Al final llegaron a la calle Conde Aranda, una calle tan larga como importante, que en esta época está poblada por personas de todas las nacionalidades posibles. Como todos los fines de semana, esa calle estaba totalmente llena de gente y ella y la sombra tuvieron que ir zigzagueando entre la multitud, y a veces pegando un empujón a la gente que se cruzaba por el camino. Pasaron por el cruce con la calle Mayor, aunque el nombre de esa calle no obedecía a su tamaño. Allí la sombra tuvo que esquivar a un coche que apareció súbitamente en dirección contraria, pero aun así siguió recta por Conde Aranda. Pasaron por delante de los muchos restaurantes que había en esa calle.

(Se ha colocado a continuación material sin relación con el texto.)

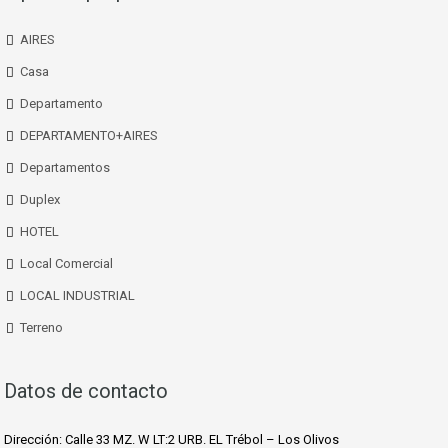
AIRES
Casa
Departamento
DEPARTAMENTO+AIRES
Departamentos
Duplex
HOTEL
Local Comercial
LOCAL INDUSTRIAL
Terreno
Datos de contacto
Dirección: Calle 33 MZ. W LT:2 URB. EL Trébol – Los Olivos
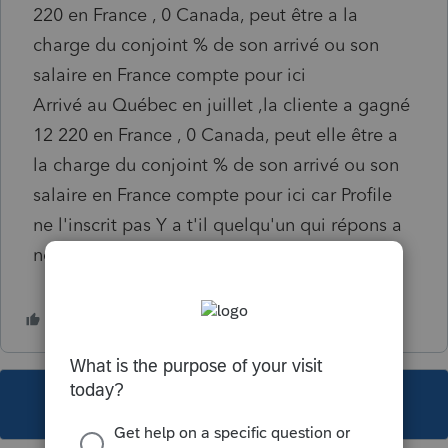
220 en France , 0 Canada, peut être a la
charge du conjoint % de son arrivé ou son
salaire en France compte pour ici
Arrivé au Québec en juillet ,la cliente a gagné
12 220 en France , 0 Canada, peut elle être a
la charge du conjoint % de son arrivé ou son
salaire en France compte pour ici car Profile
ne l'inscrit pas Y a t'il quelqu'un qui répons a
nos question
This topic has been closed for replies.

Parecía que se acercaban cada vez más al colegio Escolapios. Allí era donde Lázaro, el hijo de Luisa, había estudiado. Cuando Luisa pasaba por delante de la puerta salió un cura totalmente calvo, al que Luisa se llevó por delante. Ese cura fue el tutor de su hijo cuando estudiaba BUP, pero ya no recordaba qué curso exactamente.

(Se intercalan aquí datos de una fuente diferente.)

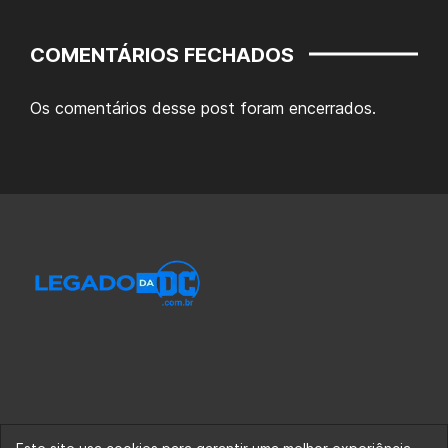
COMENTÁRIOS FECHADOS
Os comentários desse post foram encerrados.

Siguieron la persecución, y Luisa se acercó peligrosamente a la sombra, pero en el cruce de Cesar Augusto, una calle amplia con mucha circulación, tuvo que esquivar a cuatro coches, que le propinaron dos golpes y cuatro severas pitadas. De esta forma la sombra ganó un poco de espacio. Comenzaron a recorrer el Coso, que estaba incluso más lleno de gente que la calle Conde Aranda, porque en la FNAC había una firma de discos de un artista famoso que Luisa no conocía, sobre todo porque ya ni siquiera escuchaba música posterior a la que su marido y ella grabaron en unas cintas de casete.

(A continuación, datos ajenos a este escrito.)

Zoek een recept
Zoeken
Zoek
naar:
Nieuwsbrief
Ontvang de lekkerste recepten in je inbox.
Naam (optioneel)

Cuando pasaron el barullo de gente, parecía ser que Luisa iba a alcanzar a la sombra cuando tropezó con una persona que iba tranquilamente por la calle, clavándole sin querer el cuchillo en el brazo. Aun así, continuó la persecución hasta que pasó por delante de una pareja de policías que estaban de ronda por el paseo Independencia, como de costumbre, que en la distancia vieron el reflejo del cuchillo teñido de carmesí que Luisa alzaba sobre su cabeza. Por eso comenzaron a perseguir a Luisa, a la que alcanzaron enseguida, cerca de la majestuosa fuente de la plaza de España. “Queda usted detenida por alteración del orden público y por usar ese cuchillo como arma blanca para herir a varias personas. Tiene usted derecho a guardar silencio y a un abogado, aunque lo suyo es indefendible”, dijeron los policías, contentos por su trabajo, uno de ellos con una sonrisa sardónica en su cara y el otro con una sonrisa más bien de satisfacción. Los policías tenían razón: Luisa había herido a varias personas pero no se había dado cuenta alguna de ello. Tras ella había una fina línea discontinua de jugo vital de persona que provenía de su cuchillo, totalmente teñido de escarlata. Todo lo que Luisa pudo decir fue: “Yo no…Yo…perseguía a eso… a esa sombra…”.